Duisburg. Mehrfach wurde ein Obdachloser in Duisburg überfallen. Ein 22-Jähriger aus dem Rotlichtviertel stand unter Tatverdacht. Gericht hat aber Zweifel.

Ein 22-Jähriger aus dem Rotlicht-Milieu soll in Duisburg einen Obdachlosen um dessen Hab und Gute gebracht haben. Der Mann muss sich deshalb vor dem Amtsgericht am König-Heinrich-Platz verantworten. Innerhalb von acht Wochen soll er gleich viermal einen 44-jährigen Mann, der sein Quartier am Außenhafen zwischen Marientor und Schwanentor aufgeschlagen hatte, belästigt haben.

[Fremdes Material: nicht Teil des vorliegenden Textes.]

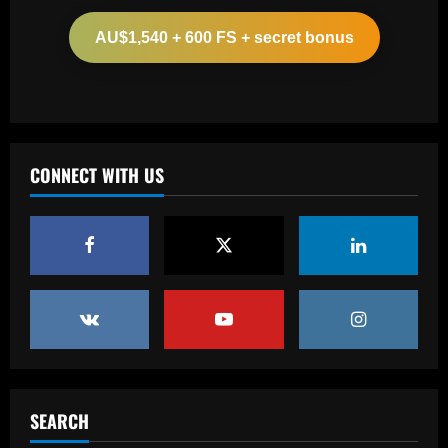
Arsenal ready bid for £51 million
Kompany target as board aim to act fast
AU$1,540 + 600 FS + secret bonus
12/09/2025
2
Baccarat
VIDEO: Frustrated Amad Diallo gives
Malaysian crowd middle finger in
aftermath of Man Utd's humiliating loss
CONNECT WITH US
to ASEAN All-Stars
3
12/09/2025
Baccarat
Arsenal keen on "prolific" Jesus upgrade
who was at Old Trafford on Sunday
12/09/2025
4
Baccarat
Newcastle hit gold on titan who’s worth
2x more than Botman in 2024 money
SEARCH
12/09/2025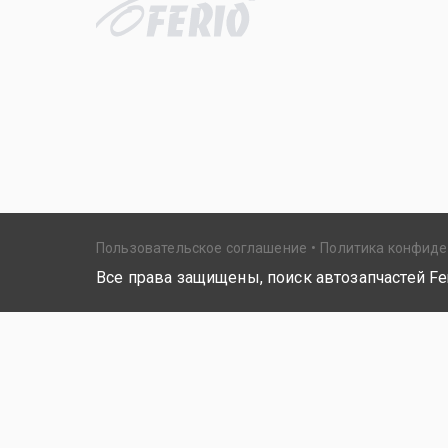
Пользовательское соглашение
Политика конфид
Все права защищены, поиск автозапчастей Fer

Bei den beiden ersten Taten im März dieses Jahres soll sich der Angeklagte als Mitarbeiter eines Security-Dienstes ausgewiesen haben. Unter dem Vorwand, den Obdachlosen nach Drogen untersuchen zu müssen, soll der angeblich Deutsch und Englisch sprechende Mann ihm ein Handy, einen Kompass und 20 Euro weggenommen haben. Als der Mann sich wehrte, soll er ihn zu Boden gedrückt und ihn festgehalten haben. Der Obdachlose soll bei den folgenden Taten, bei denen ihm insgesamt 17 Euro, mehrere Feuerzeuge, eine Messinghalskette und ein MP 3 Player gestohlen wurden, nicht an Widerstand gedacht haben.

22-Jähriger bestreitet Taten in Duisburg

Der Angeklagte ließ die Vorwürfe durch seine Verteidigerin bestreiten. „Er hat gar keinen Grund einen Obdachlosen zu überfallen“, so die Anwältin. Denn der verheiratete Mann habe stets Arbeit gehabt. „Seine Frau hat mir die Verträge geschickt.“ Umso erstaunlicher, dass das Paar zur Tatzeit in einer Wohnung an der Charlottenstraße wohnte, die die Stadt inzwischen für unbewohnbar erklärte. „Und er kann kaum Deutsch“, ergänzte die Verteidigerin. „Von Englisch ganz zu schweigen.“

[Nichts verpassen, was in Duisburg passiert: Hier für den täglichen Duisburg-Newsletter anmelden.]

Der 44 Jahre alte Obdachlose tat sich im Zeugenstand schwer mit Details und vor allem mit den Zeitabläufen. Er behauptete, gleich nach der letzten Tat die Polizei gerufen zu haben. Laut Aktenlage hatte er den angeblichen Täter erst zehn Tage später wiedererkannt und die Ordnungshüter alarmiert.

Am Ende gab es zu viele Zweifel

Ein Bekannter des 44-Jährigen, der einen Überfall miterlebte, war sich nicht sicher, dass der Angeklagte der Täter gewesen sei. Ein anderer Kumpan, dem selbst ein Messer gestohlen worden war, erkannte den 22-Jährigen angeblich sofort wieder. Auf Bildern, die ihm die Polizei vorlegte, hatte er den Angeklagten jedoch nicht identifizieren können. „Aber jetzt“, trumpfte der Zeuge auf. „Das liegt an der Energie. Und an seinem ganzen Auftreten.“ Der Vorsitzende trocken: „Der Angeklagte sitzt doch nur da. Also ich habe keine Fragen an den Zeugen mehr.“

Überhaupt dauerte es ab da bis zum Freispruch nicht mehr lange. Zwar hatte niemand ernsthafte Zweifel daran, dass der Obdachlose mehrfach Opfer von Gewalttaten, Diebstählen und Räubereien geworden war. Doch für eine Verurteilung des 22-Jährigen reichten die Beweise keinesfalls aus. Erleichtert konnte der das Gerichtsgebäude nach fast fünf Monaten Untersuchungshaft als freier Mann verlassen.